Even if the victim has signed a donor card -- which under the Uniform Anatomical Gift Act is a legal document -- the family's permission almost always is sought. If they don't agree, then the organs are not removed, says Filson, who has talked to 300 families in the past three years. He estimates that permission is denied about twice as many times as it is given. Most kidneys come from people who have not signed cards, he says.
Washington's kidney transplant hospitals are linked by computer nationally and internationally (to Europe) with an up-to-date list of who needs kidneys most urgently. A procedure to determine who gets the next available kidney is based on where the recipient lives and how likely (depending on tissue types) the body will accept it.
A Washington woman on dialysis since 1973 had to wait six years to get a proper tissue match, says Filson. "It was her lucky day."
One of the donor's kidneys may be used locally, says Filson, and the other flown elsewhere. Twice this year he has taken a kidney to the West Coast.
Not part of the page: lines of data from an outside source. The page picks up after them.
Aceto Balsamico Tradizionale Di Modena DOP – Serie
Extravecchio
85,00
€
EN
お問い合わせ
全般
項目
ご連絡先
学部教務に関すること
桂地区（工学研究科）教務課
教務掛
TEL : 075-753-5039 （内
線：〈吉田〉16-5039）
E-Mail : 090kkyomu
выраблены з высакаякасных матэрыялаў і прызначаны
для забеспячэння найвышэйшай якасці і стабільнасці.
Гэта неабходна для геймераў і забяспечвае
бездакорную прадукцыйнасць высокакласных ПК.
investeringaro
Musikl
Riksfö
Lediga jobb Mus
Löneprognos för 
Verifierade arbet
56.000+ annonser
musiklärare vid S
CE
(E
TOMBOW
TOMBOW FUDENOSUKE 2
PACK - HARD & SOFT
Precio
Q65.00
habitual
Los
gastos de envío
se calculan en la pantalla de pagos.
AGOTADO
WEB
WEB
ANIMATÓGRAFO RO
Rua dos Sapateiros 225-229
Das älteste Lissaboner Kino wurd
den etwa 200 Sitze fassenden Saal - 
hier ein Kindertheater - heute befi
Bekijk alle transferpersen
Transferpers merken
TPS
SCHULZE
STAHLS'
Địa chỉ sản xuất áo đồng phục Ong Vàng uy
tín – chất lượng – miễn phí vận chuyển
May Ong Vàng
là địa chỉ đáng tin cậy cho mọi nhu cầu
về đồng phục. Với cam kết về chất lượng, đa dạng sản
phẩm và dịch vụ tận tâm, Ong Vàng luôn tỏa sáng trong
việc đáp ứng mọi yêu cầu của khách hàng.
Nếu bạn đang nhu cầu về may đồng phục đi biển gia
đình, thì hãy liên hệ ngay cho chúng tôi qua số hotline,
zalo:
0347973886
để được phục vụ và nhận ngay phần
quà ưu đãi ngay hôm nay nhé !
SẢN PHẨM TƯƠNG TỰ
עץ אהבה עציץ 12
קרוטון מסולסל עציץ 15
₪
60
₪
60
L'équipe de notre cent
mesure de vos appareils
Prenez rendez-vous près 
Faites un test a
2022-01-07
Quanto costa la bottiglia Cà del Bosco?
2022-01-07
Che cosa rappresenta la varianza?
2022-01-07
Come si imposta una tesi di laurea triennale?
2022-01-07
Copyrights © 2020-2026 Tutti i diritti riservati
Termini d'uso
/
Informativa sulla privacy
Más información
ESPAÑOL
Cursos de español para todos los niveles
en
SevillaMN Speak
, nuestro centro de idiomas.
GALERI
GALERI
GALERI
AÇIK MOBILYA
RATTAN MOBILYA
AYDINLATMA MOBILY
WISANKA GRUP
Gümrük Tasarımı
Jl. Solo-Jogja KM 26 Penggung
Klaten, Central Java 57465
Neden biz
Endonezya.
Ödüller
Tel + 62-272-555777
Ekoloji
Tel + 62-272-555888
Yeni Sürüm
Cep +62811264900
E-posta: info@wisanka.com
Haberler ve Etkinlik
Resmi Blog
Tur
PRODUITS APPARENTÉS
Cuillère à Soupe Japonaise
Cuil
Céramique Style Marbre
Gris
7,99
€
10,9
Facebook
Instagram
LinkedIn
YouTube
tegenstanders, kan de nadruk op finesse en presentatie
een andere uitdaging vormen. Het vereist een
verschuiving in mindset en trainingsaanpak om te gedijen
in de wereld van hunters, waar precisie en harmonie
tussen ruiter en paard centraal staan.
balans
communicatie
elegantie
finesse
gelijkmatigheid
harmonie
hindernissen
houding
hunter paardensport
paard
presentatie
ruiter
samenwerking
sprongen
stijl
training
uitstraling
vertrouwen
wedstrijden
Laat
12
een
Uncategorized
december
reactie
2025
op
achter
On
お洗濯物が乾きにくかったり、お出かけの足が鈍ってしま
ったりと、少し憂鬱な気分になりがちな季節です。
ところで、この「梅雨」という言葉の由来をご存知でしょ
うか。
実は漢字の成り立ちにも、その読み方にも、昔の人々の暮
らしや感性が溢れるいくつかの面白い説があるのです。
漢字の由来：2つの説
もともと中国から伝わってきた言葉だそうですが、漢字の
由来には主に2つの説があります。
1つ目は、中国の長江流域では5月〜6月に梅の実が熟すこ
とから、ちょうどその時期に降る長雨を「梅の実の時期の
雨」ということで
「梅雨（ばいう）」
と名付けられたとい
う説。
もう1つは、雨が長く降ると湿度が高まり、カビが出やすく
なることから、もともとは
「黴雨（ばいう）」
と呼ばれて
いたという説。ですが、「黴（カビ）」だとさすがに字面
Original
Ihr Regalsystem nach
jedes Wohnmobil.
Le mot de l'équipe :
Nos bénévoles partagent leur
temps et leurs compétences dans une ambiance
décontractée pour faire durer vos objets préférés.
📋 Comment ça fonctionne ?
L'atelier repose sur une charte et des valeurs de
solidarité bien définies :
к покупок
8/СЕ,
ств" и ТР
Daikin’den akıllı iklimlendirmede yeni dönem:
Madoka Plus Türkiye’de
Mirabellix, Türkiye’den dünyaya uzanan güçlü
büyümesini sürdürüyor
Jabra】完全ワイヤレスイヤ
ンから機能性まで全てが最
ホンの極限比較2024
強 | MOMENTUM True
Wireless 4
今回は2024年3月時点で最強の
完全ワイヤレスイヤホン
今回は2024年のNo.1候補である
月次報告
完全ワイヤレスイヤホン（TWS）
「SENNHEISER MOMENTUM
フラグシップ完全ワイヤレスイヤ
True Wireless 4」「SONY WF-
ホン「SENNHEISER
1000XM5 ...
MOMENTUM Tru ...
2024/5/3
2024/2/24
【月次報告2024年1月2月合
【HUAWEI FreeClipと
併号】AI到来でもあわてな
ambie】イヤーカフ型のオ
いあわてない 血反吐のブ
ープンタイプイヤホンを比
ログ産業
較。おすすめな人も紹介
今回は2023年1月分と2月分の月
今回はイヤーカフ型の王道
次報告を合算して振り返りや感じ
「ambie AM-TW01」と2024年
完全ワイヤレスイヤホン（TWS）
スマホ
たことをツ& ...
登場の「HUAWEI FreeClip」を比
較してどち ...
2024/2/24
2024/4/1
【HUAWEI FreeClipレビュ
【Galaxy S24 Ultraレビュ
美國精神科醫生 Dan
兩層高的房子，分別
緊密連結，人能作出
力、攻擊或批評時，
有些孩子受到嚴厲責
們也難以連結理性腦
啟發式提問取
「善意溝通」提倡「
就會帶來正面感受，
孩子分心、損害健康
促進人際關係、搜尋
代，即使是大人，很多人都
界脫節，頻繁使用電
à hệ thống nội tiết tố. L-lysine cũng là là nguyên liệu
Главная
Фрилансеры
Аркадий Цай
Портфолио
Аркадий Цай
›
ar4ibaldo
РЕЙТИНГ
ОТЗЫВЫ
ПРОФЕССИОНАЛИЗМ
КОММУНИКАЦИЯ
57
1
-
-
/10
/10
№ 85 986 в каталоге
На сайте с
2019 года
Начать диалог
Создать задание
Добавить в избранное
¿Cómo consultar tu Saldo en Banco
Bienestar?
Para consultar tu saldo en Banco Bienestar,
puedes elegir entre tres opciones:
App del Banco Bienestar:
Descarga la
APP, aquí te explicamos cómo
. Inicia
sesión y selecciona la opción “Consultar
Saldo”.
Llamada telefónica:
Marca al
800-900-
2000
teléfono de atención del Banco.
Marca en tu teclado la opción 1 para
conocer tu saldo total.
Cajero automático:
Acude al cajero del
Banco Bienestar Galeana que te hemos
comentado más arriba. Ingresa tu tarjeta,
The 40-pound, foot-square kidney transport box occupies by law a first-class airline seat at the front of the cabin. It travels at half-fare.
Kidney removals are performed with the same standards as a live surgical operation, says Filson. The eyes and other organs are removed simultaneously. The body is sewn up and can be returned to the family within hours for a funeral. The names of the donor and recipient are kept confidential. "Your wife won't know who gets your kidneys," says Filson.
Howard University transplant coordinator Curtis Yeager admits that he is troubled by one aspect of the donor program. "Ninety percent of organs transplanted in blacks come from whites," he says. "Blacks get sick too." He is working on a promotional campaign with transplant centers throughout the southeastern states to help make blacks more aware of the need for organ donations.